Voters say ‘yes’ to Connect NC bond

North Carolina voters on Tuesday overwhelmingly said yes to the $2 billion Connect NC bond referendum – and to higher education.

By Gary Moss

Nearly half of the bond will go to support an array of building projects across the UNC system, including $68 million for a new medical education building at Carolina.

Leaders at Carolina thanked voters for supporting the bond designed to meet the critical needs of the state’s growing population and help Carolina meet the state’s growing demand for doctors.

"I am so grateful to North Carolina’s voters for supporting higher education in such a wonderful way,” said Chancellor Carol L. Folt. “It is a strong endorsement for the importance of having the very best facilities at Carolina to train more North Carolina doctors for our state.”

In advocating for the bond, Bill Roper, dean of the School of Medicine and CEO of the UNC Health Care System, said the population of North Carolina is getting bigger – and older – and the graying of Baby Boomers will continue to impose a growing demand for health care – and doctors – in the state for years to come. About a third of today’s practicing physicians will have retired by 2020.

“I am thankful for the North Carolina voters and their support of our mission to train the next generations of physicians, clinicians, scientists and health professionals,” Roper said. “A new medical education building will provide an environment where today’s brightest minds can expand what is possible in medicine.”

The new medical education building will replace Berryhill Hall, which is filled with big lecture halls that are not conducive to the kind of hands-on learning students need to simulate the real-world situations they will face as practicing physicians.

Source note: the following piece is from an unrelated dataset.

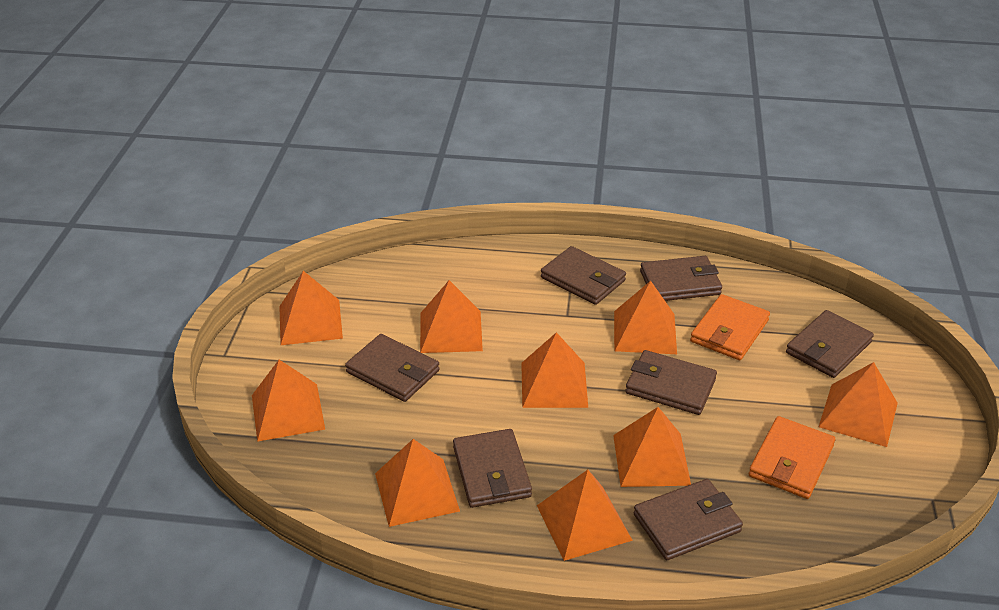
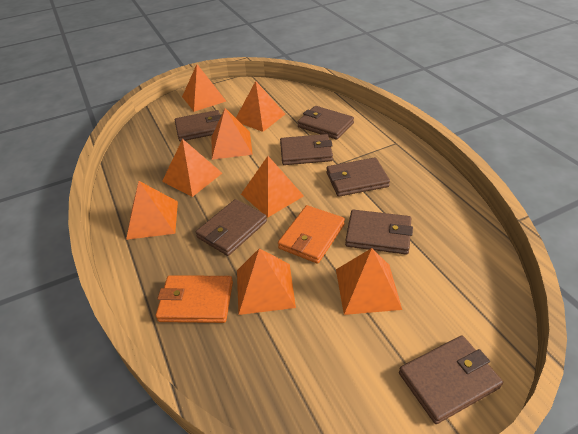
orange pyramid: [252,360,325,442] [279,271,343,345] [375,439,460,527] [420,280,483,353] [521,332,588,408] [537,470,633,561] [613,407,691,487] [614,281,677,354] [819,362,898,447] = 9 -> [126,181,178,240] [162,139,222,197] [182,64,226,112] [212,108,253,160] [236,81,285,132] [237,248,296,315] [241,156,304,217] [336,248,402,315] = 8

When it opened in 1970, the medical school consisted of 353 students. Today, the medical school trains more than 2,400 inter-professional health care providers and medical students.

A new, bigger medical education building will allow the medical school to accommodate an incoming class of 230 medical students – 50 more than Berryhill can currently accommodate.

Throughout the campaign, Gov. Pat McCrory and other bond supporters emphasized that it had been 15 years since voter last approved a general obligation bond. In that time, the state’s population had grown by 2 million people.

McCrory has said no tax increases will be necessary to finance the bond, which will allow the state to pay for 50-year assets with 20-year, low interest financing.

The bond will pay for projects in 76 of the state’s 100 counties, with $75 million earmarked to update facilities at 45 state parks. Another $25 million will be spent to upgrade support facilities, trails and exhibits at the North Carolina Zoo in Asheboro.

The bond also provides $309.5 million in statewide water and sewer loans and grants to meet the demands of a growing population, and another $79 million in construction for National Guard Regional Readiness Centers in Burke, Guilford and Wilkes counties.

But more than half of the bond – $980 million for UNC campuses and $350 million for community colleges – will go to support higher education.

In the Triangle, N.C. State will receive $75 million for a new engineering building, along with $85 million for the Plant Sciences Initiative Complex and N.C. Central will get $30 million for a new business school building.

“This is a great day for the UNC system and all of North Carolina,’’ UNC President Margaret Spellings said. “We are grateful to the voters for approving the Connect NC Bond package and for their demonstration of support and confidence in our public University and community colleges. North Carolina is known for its longstanding commitment to public higher education, and the economic return on that investment has been tremendous. Today — at the ballot box — our citizens reaffirmed that historic commitment. With their votes, they said that higher education must continue to help meet the needs of the state and to open the doors of economic opportunity for their children and grandchildren.”

At a press conference Tuesday night, McCrory emphasized the bi-partisan support the bond package received as Republicans and Democrats came together to decide what was best for the next generation of North Carolina.

“We did this as a team,” McCrory said.

Gary Moss is the editor of the University Gazette at UNC-Chapel Hill.